Rhesus (Rh) Blood Group System
There are also antigens on the surface of RBCs called Rh factor or Rh-positive (Rh+). People who do not have it are called Rh-negative (Rh-). Naturally, people who are Rh-negative do not have Rh antibodies in their blood plasma. However, people with Rh-negative blood can also develop Rh antibodies in their blood plasma if they receive blood from other people with Rh-positive blood since Rh antigens can trigger Rh antibody production. People with Rh-positive blood can receive blood from others who have Rh-negative blood with no problems.
Blood transfusion is the process of transferring blood through an intravenous (IV) line and into the blood vessels. A blood transfusion is usually done to replenish blood loss during surgery or in serious injuries.
Blood from donors is usually mixed with the blood of the recipient to confirm the compatibility of blood. This pretransfusion testing is called crossmatching. However, crossmatching cannot always be done, especially in emergency cases.
Transfusing non-matching blood groups usually result in a hemolytic transfusion reaction, which is a very dangerous reaction due to ABO or Rh blood group incompatibilities. However, there are also cases of allergic reactions in blood recipients even though they receive a matching blood group.
As previously mentioned, A, B, and O blood types are determined by the absence or presence of A and B proteins on the surface of RBCs.

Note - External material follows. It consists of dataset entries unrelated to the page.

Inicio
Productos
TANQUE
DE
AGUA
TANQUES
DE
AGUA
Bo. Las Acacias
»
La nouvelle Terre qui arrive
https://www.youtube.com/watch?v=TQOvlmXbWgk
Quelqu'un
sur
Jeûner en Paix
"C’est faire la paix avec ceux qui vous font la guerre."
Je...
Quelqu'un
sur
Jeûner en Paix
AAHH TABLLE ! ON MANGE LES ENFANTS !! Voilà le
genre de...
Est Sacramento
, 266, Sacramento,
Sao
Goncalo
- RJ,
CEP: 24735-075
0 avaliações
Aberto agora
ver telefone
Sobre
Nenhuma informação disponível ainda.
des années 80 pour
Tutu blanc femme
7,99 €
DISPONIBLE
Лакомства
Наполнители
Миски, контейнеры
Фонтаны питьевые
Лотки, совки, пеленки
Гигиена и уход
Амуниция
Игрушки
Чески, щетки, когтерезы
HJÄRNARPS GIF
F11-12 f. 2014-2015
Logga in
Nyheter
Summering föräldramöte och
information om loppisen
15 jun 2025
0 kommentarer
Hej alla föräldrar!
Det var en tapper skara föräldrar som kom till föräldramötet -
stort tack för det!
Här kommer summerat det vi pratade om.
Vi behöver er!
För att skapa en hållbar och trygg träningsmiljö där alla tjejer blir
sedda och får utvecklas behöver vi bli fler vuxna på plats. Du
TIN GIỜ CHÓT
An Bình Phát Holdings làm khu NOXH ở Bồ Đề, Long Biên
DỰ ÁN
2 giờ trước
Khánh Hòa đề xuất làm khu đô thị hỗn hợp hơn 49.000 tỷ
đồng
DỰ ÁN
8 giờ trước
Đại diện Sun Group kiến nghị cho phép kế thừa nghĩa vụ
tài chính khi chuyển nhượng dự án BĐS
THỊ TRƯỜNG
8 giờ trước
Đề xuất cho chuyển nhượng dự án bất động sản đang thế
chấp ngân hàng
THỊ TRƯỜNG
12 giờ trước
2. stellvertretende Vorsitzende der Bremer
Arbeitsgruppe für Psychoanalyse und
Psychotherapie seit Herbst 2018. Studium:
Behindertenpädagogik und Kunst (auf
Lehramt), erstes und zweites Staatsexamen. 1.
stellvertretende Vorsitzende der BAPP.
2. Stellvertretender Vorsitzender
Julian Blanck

Those who have blood type A have A antigens, those with blood type B have the B antigen, those who have an AB blood type has both A and B antigens, and people with blood type O have no A and B antigens.
The Rh blood grouping is a separate grouping system, which involves a different type of protein called the D protein. People who are Rh-positive have the D protein, while those who are Rh-negative do not have it.
Since the proteins A, B, and D on the surface of red blood cells all function as antigens, they can trigger an immune response. However, people with blood type O-negative do not have all these antigens, so it is the least blood type to create an immune response in blood recipients, making them universal donors.
The blood of a universal donor can be given to any blood recipient since it does not have incompatible antigens. Aside from being a universal blood donor, people with blood type O-negative are also regarded as universal organ donors.
An individual who can accept blood transfusions from any blood type is regarded as a universal recipient. To explain this further, if a person has blood type AB, he or she can accept blood from donors who have AB, A, B, or O blood types.
However, since blood type AB is the rarest blood type, why is it also the universal recipient? The answer is usually in the antigens present in most of the blood types. People with blood type O are unique since they do not have any antigens on the surface of their red blood cells. Those who have blood type A have specific A antigens, and those who have blood type B also have specific B antigens. People who have blood type AB posses both A and B antigens on the surface of their RBCs.
Since A and B antigens exist in people with blood type AB, they will not reject any type of blood. Their immune system usually identifies other blood types as self instead of being foreign. Those who have blood type O do not have any antigens, so they are considered as the universal blood donors since no reactions would occur.
To simply put it, people with blood type AB possess all of the antigens, while those who have blood type O-negative do not have any antigens that would cause a transfusion reaction. Universal recipients are also able to accept organ transplants from people with any blood type.
A donor's blood type should ideally match the recipient's blood type. However, in some cases, in which there is no time for testing blood compatibility, a universal blood donor can donate blood to the recipient, especially when blood transfusion needs to be immediately performed or when there is a shortage or an unavailability of the recipient's blood type.
Type O-negative blood is usually short in supply since this blood type is often used during emergency blood transfusions. For this reason, the demand for type O-negative blood increases in hospitals and blood banks, which is why people who are universal donors are encouraged to generously donate their blood to help save the lives of other people.